The minister said there was no reason for ATCL to split the tenders and he did not see how the first tender could cost so much money, yet ATCL management and its board of directors seemed not to be serious in following up of the renovation that was in final stages, leaving many areas untouched.
He unveiled that the plan was to start services of ATCL planes this February, something he ruled out, since other tenders had not even been floated, let alone start of the work. He said it would have been better if ATCL floated a general tender for the whole thing and even if it cost 2bn/- work would be going well and finished on time.
“This (workshop) has been handed to a private company, but not it is back to the government. It is strategically an important infrastructure as a workshop for servicing our aircraft, but I can say the ATCL management must be serious in the way it handles tenders and follows up the renovation.

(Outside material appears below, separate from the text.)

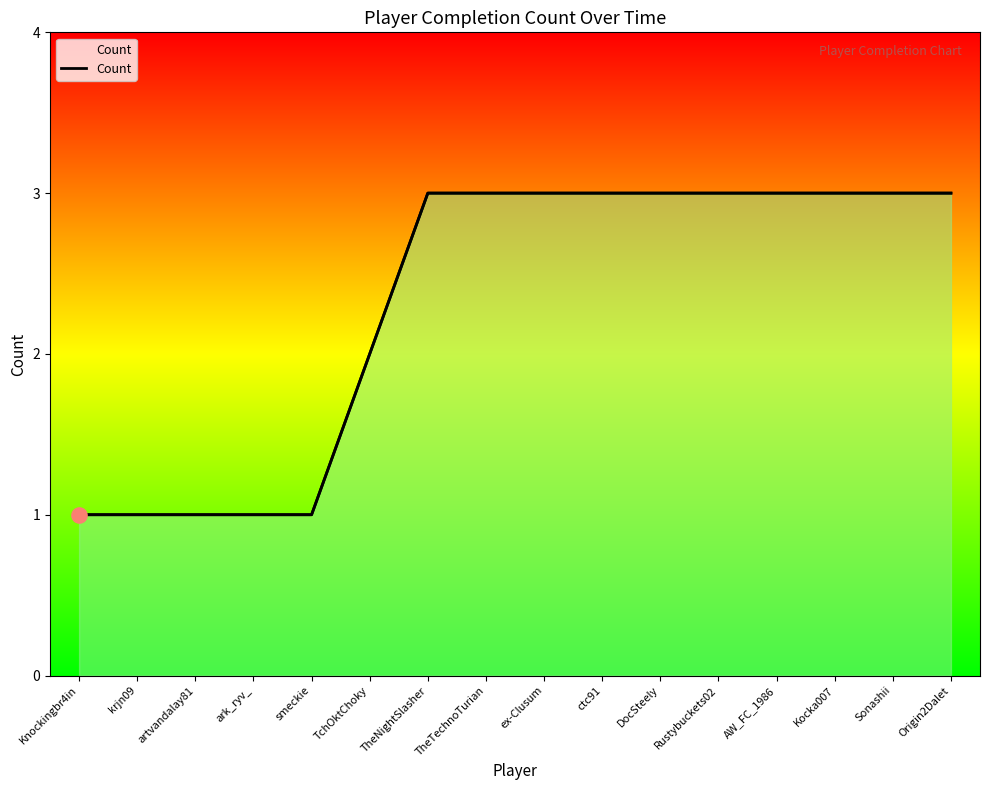

Which has a higher value, ctc91 or Sonashii?

ctc91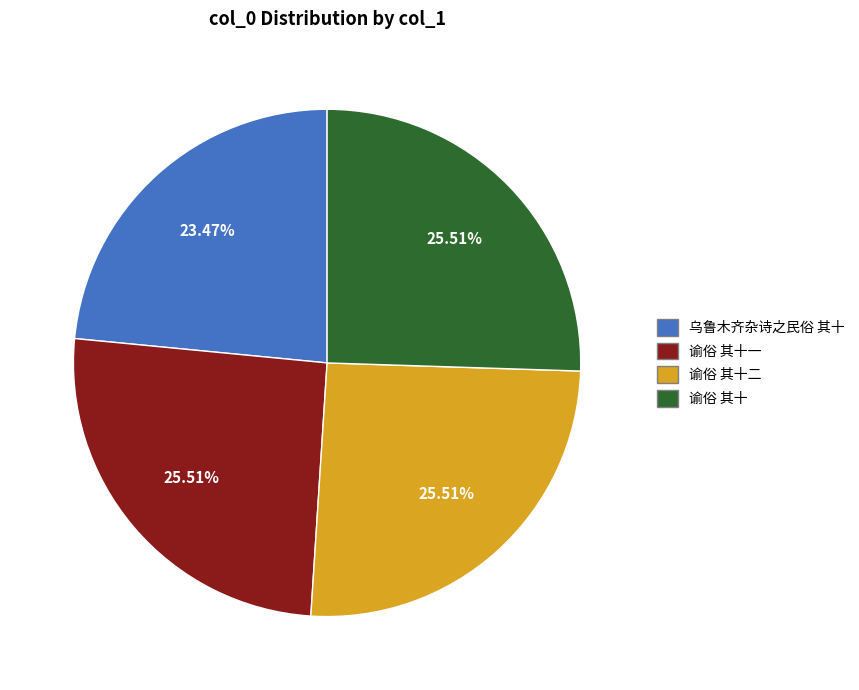

Is there a majority slice in this chart?

No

“They (senior) officers do not inspect, instead they send some other people. There was no logic to separate the tenders and I cannot see how this one (renovation of the floor, roof that leaks and toilets cost such sum of money,” he said, calling on the board and ATCL management to pull up their socks and make necessary amends, vowing to make a thorough follow-up on the use of money issued.
He said all that had been done up to now meant to cause a loss to the government. Workshop Renovation Project Manager, Hamisi Kazimoto said they would complete their portion of renovation as planned, avoiding many questions from the minister and Kilimanjaro Regional Commissioner, Anna Mghwira and Kilimanjaro Regional Administrative Secretary Faith Amour, saying such subjects were not part of his contract.
Engineer Nditiye said there was still much to be done in the tender to be floated, as the building needed full refurbishment in the rooms upstairs used as offices, classes for the aviation university being set up, pumping, hydrogen room, lightning as well as the whole plumbing system.
He was not happy to see most rooms were dirty, with dust and cobwebs, filthy glass and many rooms and places partly dark, asking why could not the contractor purchase even some 5,000/- bulbs or tube lights from the money they were given and clean the area.
He was, however, impressed by the way Tanzania Civil Aviation Authority (TCAA) was working on its radar installation at Mwalimu Julius Nyerere International Airport (JNIA) and KIA. He toured JNIA on Wednesday before going to KIA.
TCCIA Manager at KIA, Elizabeth Sangawe said the work was almost 90 per cent accomplished, including the radar tower, equipment rooms and the guide booth. She unveiled that installing the radar at KIA was pertinent as the airfield was near Mount Kilimanjaro and Mount Meru.